On any given day, I habitually pick up my phone to an offering of “on this day” social media memories. Collections of experiences I once carefully designed to share specific stories in the throes of parenthood. These narratives are now immortalized and effortlessly curated by apps and cloud-based storage drives to ensure that I stay engaged in real time, which is not to be confused with staying “present.” Like most users of social media, I take a quick flip through the reels, share the funny ones, pause at the sad ones, and move on to whatever lures me in next. I’ve been savoring these peeks back over the years parenting my two as I ready myself to send them both into the next chapter. I know that I am about to earn the label of “Empty Nester,” finally reaching that ominous milestone that seemed impossibly far away. It just sounds so raw. So negative. So……empty.
Does it HAVE to be? How do I FEEL? Am I READY? What am I going to DO? My own thoughts and the casual but increasingly frequent inquiries of others supply the soundtrack to the daily visuals I’m offered online reminding me of just how much time has passed. Did my mother feel this loss the same way that I am now without the constant digital reminders of me in my smocked dresses, playing with my toys, reaching this or that milestone? I wish I could have that conversation with her now to compare.
I’ve often referred to myself as an Eeyore by nature, allowing the gloom to sneak in by looking back a little too much or worrying about the what ifs a little too frequently. When the clouds roll in, I try to stay focused and remind myself that raising my children IS NOT MY WHOLE STORY. I am so much more than a mom, but I’ve worn the nametag so prominently over the past twenty years that I feel like I need some refresher courses in my other roles to keep me current. I made choices along my parenting journey that led me to this exact point. I chose to stop travelling in my sales career and to work from home. I chose to take a break from working all together. I chose to be the class parent, camp director, team liaison, party planner, board member. Why I felt so strongly that I needed to fill these roles is a deep dive for another day. But right now, I struggle with the thought that somehow no longer filling these roles centered around my children and their activities, I am alone. Irrelevant. No longer needed. The struggle is that while I know this not to be true and I have control over my actions, I can’t just stop FEELING it when I anticipate what’s next for me.

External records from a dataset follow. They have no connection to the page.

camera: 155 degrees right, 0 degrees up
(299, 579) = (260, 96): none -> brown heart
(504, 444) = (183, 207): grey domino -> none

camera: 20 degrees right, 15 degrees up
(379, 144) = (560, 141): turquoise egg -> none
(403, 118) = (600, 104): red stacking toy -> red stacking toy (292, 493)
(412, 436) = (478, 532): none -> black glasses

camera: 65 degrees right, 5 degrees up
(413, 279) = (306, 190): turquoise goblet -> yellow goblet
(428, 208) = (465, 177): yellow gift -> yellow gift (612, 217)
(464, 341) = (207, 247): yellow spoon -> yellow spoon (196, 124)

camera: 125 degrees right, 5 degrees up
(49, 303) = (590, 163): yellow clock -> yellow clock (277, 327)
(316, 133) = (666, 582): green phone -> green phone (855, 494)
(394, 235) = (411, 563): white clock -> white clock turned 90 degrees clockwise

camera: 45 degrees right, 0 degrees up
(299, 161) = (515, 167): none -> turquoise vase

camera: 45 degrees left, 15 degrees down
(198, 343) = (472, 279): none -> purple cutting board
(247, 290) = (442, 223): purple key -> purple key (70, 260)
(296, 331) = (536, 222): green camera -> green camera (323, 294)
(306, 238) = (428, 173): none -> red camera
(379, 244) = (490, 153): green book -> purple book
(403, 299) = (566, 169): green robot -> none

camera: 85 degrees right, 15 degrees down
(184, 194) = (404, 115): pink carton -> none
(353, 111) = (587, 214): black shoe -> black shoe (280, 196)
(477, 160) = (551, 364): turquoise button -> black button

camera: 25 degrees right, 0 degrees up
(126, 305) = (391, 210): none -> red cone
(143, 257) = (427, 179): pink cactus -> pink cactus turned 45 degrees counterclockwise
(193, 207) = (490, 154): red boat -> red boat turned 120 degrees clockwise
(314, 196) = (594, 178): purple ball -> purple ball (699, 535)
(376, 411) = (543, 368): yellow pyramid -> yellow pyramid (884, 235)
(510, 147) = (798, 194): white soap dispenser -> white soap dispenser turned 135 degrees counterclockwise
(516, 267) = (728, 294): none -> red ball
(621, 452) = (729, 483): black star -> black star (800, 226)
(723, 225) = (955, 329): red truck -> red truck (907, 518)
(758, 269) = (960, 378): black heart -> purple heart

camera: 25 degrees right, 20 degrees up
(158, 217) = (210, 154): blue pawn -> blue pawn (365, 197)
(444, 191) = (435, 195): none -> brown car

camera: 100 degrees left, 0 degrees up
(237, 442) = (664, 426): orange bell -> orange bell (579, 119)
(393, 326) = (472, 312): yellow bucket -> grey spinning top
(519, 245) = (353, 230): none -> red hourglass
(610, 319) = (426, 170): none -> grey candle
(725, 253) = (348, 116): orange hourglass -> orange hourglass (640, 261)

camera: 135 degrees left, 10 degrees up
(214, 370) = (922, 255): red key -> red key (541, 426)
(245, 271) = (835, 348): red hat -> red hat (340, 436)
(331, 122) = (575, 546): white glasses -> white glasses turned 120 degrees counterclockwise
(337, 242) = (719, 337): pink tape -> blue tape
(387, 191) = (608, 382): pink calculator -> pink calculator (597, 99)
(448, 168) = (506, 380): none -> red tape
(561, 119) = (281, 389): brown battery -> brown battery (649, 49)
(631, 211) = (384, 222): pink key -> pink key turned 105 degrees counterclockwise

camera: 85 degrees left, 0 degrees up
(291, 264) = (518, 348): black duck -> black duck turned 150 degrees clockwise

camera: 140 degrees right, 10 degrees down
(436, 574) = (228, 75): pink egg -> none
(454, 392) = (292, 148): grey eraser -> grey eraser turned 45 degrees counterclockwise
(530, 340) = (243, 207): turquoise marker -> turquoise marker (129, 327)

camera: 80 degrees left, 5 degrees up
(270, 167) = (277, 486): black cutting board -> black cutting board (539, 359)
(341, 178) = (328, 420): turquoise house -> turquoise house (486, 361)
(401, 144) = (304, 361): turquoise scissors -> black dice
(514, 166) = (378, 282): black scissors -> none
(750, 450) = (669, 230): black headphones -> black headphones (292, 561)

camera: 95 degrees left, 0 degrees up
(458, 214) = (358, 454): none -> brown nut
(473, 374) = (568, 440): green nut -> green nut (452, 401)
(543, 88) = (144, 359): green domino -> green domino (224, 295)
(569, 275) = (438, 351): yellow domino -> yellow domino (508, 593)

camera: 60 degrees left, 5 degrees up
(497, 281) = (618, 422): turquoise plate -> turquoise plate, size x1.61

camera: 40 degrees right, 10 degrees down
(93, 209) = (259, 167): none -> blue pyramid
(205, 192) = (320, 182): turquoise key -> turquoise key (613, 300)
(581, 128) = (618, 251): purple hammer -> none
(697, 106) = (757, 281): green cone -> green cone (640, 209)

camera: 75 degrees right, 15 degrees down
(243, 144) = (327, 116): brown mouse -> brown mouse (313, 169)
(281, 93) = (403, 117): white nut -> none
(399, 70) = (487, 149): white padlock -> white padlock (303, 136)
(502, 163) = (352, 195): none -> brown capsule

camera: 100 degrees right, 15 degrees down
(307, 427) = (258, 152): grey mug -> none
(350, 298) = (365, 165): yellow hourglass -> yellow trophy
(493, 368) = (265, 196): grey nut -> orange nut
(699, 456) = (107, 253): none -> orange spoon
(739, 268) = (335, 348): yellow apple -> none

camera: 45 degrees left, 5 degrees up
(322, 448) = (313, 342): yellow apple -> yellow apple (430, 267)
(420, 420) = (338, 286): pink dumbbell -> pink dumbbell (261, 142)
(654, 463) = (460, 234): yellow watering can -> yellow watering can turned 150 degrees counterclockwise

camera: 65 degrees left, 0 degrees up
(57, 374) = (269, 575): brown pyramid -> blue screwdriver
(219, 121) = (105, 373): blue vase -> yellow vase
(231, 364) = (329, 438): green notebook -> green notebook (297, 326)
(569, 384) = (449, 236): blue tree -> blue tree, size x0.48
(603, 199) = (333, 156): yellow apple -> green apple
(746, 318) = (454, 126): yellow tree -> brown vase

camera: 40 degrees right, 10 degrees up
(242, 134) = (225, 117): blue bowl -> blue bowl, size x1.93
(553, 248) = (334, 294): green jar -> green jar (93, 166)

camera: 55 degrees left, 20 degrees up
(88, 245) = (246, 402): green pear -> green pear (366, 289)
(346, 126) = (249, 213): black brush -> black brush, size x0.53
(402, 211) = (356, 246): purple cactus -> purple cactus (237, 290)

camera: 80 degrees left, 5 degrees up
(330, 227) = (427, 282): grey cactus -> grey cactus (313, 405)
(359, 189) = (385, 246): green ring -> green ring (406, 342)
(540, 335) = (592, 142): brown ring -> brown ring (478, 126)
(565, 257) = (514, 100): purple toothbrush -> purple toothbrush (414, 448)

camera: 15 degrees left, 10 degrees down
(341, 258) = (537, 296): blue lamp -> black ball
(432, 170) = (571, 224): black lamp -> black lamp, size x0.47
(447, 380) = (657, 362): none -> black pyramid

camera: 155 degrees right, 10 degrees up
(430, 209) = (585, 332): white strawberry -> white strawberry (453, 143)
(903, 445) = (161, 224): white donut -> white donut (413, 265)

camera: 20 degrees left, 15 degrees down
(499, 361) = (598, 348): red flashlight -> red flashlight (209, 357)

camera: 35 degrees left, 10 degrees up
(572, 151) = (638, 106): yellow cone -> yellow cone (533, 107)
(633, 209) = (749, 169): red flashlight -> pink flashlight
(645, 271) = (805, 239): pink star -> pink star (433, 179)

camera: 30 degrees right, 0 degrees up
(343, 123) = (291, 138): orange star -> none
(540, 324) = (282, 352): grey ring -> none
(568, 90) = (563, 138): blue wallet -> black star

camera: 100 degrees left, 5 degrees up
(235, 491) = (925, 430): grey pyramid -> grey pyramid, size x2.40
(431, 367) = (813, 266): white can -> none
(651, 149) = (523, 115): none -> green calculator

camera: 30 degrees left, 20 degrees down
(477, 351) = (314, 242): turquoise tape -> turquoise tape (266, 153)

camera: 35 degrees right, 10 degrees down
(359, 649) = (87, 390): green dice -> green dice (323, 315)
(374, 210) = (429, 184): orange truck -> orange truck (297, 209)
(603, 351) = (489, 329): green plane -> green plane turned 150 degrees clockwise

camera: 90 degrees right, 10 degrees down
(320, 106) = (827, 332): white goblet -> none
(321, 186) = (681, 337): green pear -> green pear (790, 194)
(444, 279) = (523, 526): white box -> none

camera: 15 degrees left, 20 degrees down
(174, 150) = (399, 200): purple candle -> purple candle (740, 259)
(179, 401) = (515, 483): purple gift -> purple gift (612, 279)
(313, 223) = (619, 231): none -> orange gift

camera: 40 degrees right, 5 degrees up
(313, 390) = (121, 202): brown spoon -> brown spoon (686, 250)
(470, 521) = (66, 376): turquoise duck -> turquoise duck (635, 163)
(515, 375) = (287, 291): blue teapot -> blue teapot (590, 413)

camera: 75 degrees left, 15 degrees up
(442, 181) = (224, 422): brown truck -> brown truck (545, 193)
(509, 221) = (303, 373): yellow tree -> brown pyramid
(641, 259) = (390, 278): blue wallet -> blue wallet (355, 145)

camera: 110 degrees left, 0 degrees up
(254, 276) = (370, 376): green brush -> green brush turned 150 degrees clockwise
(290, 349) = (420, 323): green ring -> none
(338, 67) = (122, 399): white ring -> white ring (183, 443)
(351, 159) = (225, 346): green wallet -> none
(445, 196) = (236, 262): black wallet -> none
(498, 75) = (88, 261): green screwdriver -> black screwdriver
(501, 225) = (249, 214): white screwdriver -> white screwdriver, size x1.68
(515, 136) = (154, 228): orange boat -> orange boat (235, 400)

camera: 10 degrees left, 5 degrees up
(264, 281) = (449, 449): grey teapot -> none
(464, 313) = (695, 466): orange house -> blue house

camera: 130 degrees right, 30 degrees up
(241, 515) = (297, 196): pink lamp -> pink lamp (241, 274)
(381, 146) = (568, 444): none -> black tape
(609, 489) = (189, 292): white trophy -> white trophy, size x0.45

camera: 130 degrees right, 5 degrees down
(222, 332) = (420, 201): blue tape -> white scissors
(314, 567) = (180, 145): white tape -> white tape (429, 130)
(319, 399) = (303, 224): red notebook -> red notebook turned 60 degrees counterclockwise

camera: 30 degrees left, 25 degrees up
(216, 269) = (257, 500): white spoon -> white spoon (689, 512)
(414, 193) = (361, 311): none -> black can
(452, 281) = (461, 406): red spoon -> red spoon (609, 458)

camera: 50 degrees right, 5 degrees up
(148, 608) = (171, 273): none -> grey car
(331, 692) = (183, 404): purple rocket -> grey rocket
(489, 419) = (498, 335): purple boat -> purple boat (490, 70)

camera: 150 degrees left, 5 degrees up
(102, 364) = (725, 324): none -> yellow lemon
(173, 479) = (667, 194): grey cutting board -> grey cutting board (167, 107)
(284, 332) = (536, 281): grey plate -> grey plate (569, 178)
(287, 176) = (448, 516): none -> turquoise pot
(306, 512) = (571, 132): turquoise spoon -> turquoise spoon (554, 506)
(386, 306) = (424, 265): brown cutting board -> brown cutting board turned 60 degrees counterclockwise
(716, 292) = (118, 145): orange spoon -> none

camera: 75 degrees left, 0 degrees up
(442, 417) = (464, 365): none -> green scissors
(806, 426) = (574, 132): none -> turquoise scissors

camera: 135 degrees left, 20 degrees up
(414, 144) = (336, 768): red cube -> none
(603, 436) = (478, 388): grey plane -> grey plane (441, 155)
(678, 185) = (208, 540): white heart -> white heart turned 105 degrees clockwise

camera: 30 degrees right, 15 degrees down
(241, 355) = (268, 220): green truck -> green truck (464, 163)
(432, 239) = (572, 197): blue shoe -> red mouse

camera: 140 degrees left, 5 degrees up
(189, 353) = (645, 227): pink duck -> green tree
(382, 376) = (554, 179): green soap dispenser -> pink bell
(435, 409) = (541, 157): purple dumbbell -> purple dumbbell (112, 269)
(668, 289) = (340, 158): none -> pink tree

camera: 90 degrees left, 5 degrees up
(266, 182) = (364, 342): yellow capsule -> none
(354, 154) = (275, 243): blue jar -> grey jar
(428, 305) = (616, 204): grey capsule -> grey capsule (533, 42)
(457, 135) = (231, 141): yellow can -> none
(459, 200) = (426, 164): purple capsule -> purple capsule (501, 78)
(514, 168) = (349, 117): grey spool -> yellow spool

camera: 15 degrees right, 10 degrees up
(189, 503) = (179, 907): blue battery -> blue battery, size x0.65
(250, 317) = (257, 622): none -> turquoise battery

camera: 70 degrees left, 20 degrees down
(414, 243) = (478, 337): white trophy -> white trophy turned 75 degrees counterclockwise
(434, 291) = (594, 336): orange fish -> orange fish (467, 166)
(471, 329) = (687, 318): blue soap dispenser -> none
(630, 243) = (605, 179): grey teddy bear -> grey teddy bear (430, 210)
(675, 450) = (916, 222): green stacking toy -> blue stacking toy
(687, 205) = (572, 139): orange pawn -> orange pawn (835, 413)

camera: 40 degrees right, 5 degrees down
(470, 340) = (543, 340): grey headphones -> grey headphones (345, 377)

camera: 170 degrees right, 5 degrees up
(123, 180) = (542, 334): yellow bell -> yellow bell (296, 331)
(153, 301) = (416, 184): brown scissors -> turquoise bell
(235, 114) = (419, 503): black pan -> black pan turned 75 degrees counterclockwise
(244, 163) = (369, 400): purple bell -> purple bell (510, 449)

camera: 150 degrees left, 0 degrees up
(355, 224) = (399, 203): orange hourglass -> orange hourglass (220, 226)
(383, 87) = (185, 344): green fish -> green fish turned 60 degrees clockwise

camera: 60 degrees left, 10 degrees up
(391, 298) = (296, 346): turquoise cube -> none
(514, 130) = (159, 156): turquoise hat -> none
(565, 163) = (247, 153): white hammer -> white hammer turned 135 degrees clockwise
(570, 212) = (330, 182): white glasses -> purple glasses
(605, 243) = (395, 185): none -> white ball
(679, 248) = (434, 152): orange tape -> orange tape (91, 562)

Yesterday, the teens were out of the house working, shopping, playing, seeing friends. They were doing all the things one does before heading out to their freshman and sophomore years of college in one short week. Feeling antsy and alone in my space even though they haven’t left yet is my new normal these days, so I decided to be productive and get out of the house too. After some basic errands and dropping off my car for service, I popped over to Chik Fil A to have lunch. Spicy chicken sandwich in one hand, I reached for my phone with the other ready to scroll as usual and find out what happened “on this day” in my past when I just stopped. I put the phone down. Right there, in that fast food restaurant, I made the choice to just be with myself. When I picked my head up, I saw my past not on a screen but right there in my present.
I took a breath and looked around at the reels playing out around me. I was overcome with emotion when I sat with and saw myself on this day. I was the mom with her friends and all the little boys in baseball caps swatting each other and stealing fries. I was the mom rattling off a to do list to the disinterested teenage boy towering over her, clearly annoyed as he walked as fast as he could to the exit. I was the mom holding up her baby girl sharing such an infectious laugh I couldn’t help but smile. I was the mom who stared out the window glassy eyed surrounded by chaos and just being still. I was the mom who was arguably not having her best day as she dug through her bag nearly in tears looking for the answer to an unknown problem. At that moment, I was present. Relevant. SEEN.
The hyper awareness continued for me as I walked back to the car dealer and spotted the young couple with the stroller, likely negotiating their way into the minivan culture. When I pulled into my neighborhood and crept by the protective mom as she gave her audible warning of “CAR!” as scooters scrambled in a blur to the sidewalk. When I took the dog out and chatted briefly with the three young moms on the driveway who were headed out for their own quick version of “me time”: a dog walk/happy hour before dinner and bedtime routines reeled them back inside. When, for a delicious moment later that night, all four of us were spontaneously on the couch watching Friday Night Lights in the dark, snuggled under blanketswith clear eyes and full hearts until other plans enticed theoldest away for the night.
On this day, I wasn’t just scrolling back through still pictures, I FELT the memories and remembered the choices, good or bad, that brought me to this point. On this day, I wasn’t Eeyore. I was those mommas, and they will one day be me. No matter where we all are in the parenting journey, there will always be memories, pictures, reels and feels, unknowns and what ifs. Although the transition to parenting young adults is daunting, I will do my best to remind myself that I am a mom with an empty nest, but I was and I am Leigh first. On this day and every day, that is okay.